I have no idea if John Sayles has any real relationship with or affection for Florida (he was born in New York), but he has touched on a number of very real things about how Florida has been marketed over the years to people weary of shoveling snow and enduring bleak, sunless stretches of time. The Florida of palm trees and golf courses and gimmicky alligator petting zoos is not the Florida I know (although those things have always been no more than an hour's drive away). But it is the Florida in most outsiders' imaginations, and finally here comes a movie that looks at the people who have set up roots here, for generations, who seem like natives to the state only because they've been here longer. They're facing pressure to sell, but also pressure to stay, to maintain a bygone way of life that is perhaps now just as imaginary as the faux-Florida imagery.
The characters are richly developed, and the scenes between them build subtly. You won't find the whimsical lightness suggested by the poster (an ironic marketing oversight that mirrors the dishonest marketing of Florida, perhaps?). It's not exactly heavy, either, though. It has a laid-back feel to it. The tone of the movie is casual, even if the characters are dealing with plenty of heavy issues. Sayles is particularly interested and invested in looking at the relationship between the black community, which had carved out a space for itself in the 1940s and 1950s where they could finally breathe, and the white community, which finds subtle ways to maintain a safe distance, but also tramples over civil rights through government regulations and sneaky backdoor deals with the county commissioner's office.
There's one totally implausible scene where Falco's mother (Jane Alexander), an eccentric "impresario" who runs the local community theater, unexpectedly turns into a slick negotiator with the company that wants to buy their businesses (a motel and a restaurant, both of which are in the way of the big developer's plans to reinvent the community). You can't help but snicker at how ruthlessly she takes over the meeting and turns the deal in her family's favor (surprising even her daughter, especially because the investors had pegged her as a non-threat, a woman who's too caught up in voluntary theater projects to worry about numbers and figures). But midway through the scene, you start wonder if this isn't a moment of true hypocrisy, for this artist to suddenly be so interested in profit, and in selling out. She explains that running a non-profit theater has made her business-savvy. You can only buy it because Jane Alexander's performance is so good. Her character's doing a self-adapted production of Faulkner's As I Lay Dying, and indeed she seems to have come from the pages of a Faulkner novel. (Many of the other characters do as well.)

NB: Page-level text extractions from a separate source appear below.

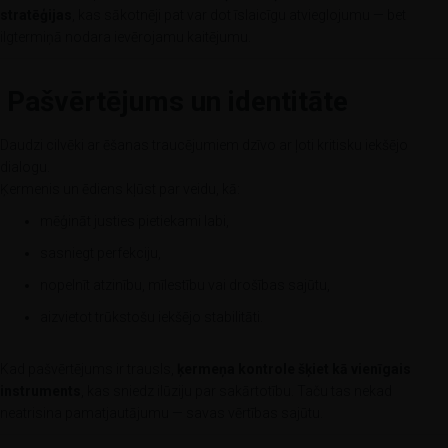
stratēģijas
, kas sākotnēji pat var dot īslaicīgu atvieglojumu — bet
ilgtermiņā nodara ievērojamu kaitējumu.
Pašvērtējums un identitāte
Daudzi cilvēki ar ēšanas traucējumiem dzīvo ar ļoti kritisku iekšējo
dialogu.
Ķermenis un ēdiens kļūst par veidu, kā:
mēģināt justies pietiekami labi,
sasniegt perfekciju,
nopelnīt atzinību, mīlestību vai drošības sajūtu,
aizvietot trūkstošu iekšējo stabilitāti.
Kad pašvērtējums ir trausls,
ķermeņa kontrole šķiet kā vienīgais
instruments
, kas sniedz ilūziju par sakārtotību. Taču tas nekad
neatrisina pamatjautājumu — savas vērtības sajūtu.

With Mary Steenburgen, as a local woman who runs an annual parade that tries to promote "local" businesses using every cliched Florida-esque gimmick in the book, from pirate ships and buried treasure to alligator exhibitions. Steenburgen plays it with a sense of aloof devotion. Her character wants desperately to be ignorant of her own irrelevance, but she can't completely convince herself of the lie. Also starring Mary Alice, Bill Cobbs, Timothy Hutton, Ralph Waite, Miguel Ferrer, James McDaniel, Tom Wright, Alan King, Marc Blucas, Alex Lewis, Richard Edson, Cullen Douglas, Perry Lang, and Gordon Clapp.